Book Synopsis Founders and Builders of Greensboro, 1808-1908 by :
Download or read book Founders and Builders of Greensboro, 1808-1908 written by and published by . This book was released on 1925 with total page 366 pages. Available in PDF, EPUB and Kindle. Book excerpt:
Book Synopsis Gettysburg--Culp's Hill and Cemetery Hill by : Harry W. Pfanz
Download or read book Gettysburg--Culp's Hill and Cemetery Hill written by Harry W. Pfanz and published by UNC Press Books. This book was released on 2011-07-01 with total page 528 pages. Available in PDF, EPUB and Kindle. Book excerpt: In this companion to his celebrated earlier book, Gettysburg--The Second Day, Harry Pfanz provides the first definitive account of the fighting between the Army of the Potomac and Robert E. Lee's Army of Northern Virginia at Cemetery Hill and Culp's Hill--two of the most critical engagements fought at Gettysburg on 2 and 3 July 1863. Pfanz provides detailed tactical accounts of each stage of the contest and explores the interactions between--and decisions made by--generals on both sides.
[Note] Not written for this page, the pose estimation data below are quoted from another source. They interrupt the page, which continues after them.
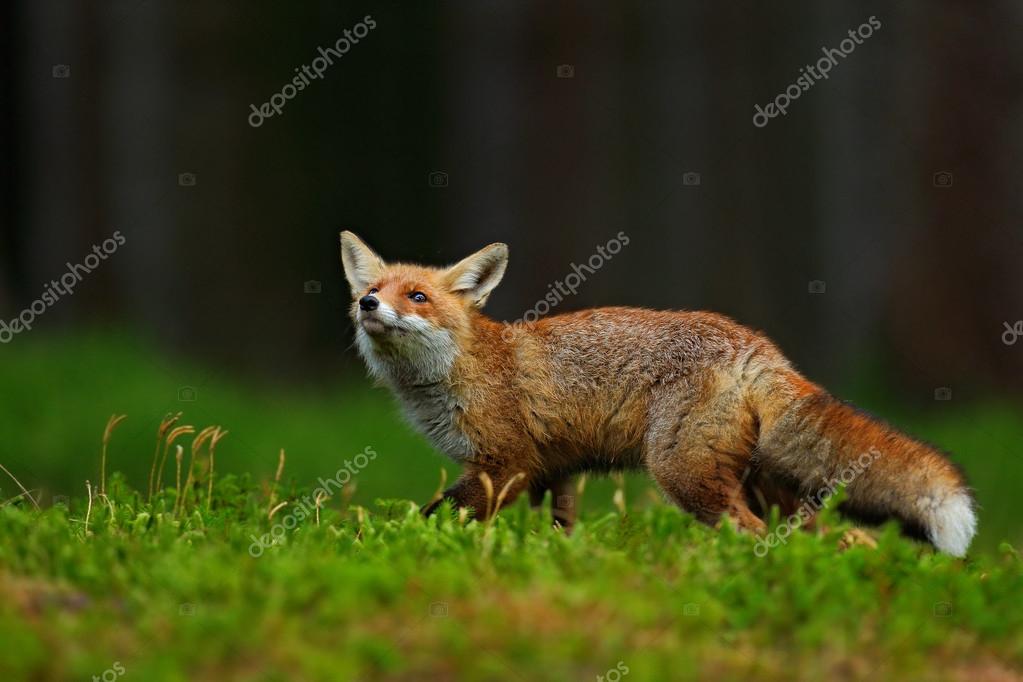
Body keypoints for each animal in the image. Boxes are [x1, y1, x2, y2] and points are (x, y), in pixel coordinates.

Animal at [339, 231, 977, 556]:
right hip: (768, 489)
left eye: (417, 297)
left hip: (685, 474)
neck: (462, 370)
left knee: (754, 535)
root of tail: (756, 343)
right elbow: (560, 531)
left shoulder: (506, 463)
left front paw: (384, 541)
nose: (368, 303)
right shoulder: (554, 469)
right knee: (842, 539)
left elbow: (436, 514)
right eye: (373, 289)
In particular, he illuminates Confederate lieutenant general Richard S. Ewell's controversial decision not to attack Cemetery Hill after the initial southern victory on 1 July. Pfanz also explores other salient features of the fighting, including the Confederate occupation of the town of Gettysburg, the skirmishing in the south end of town and in front of the hills, the use of breastworks on Culp's Hill, and the small but decisive fight between Union cavalry and the Stonewall Brigade.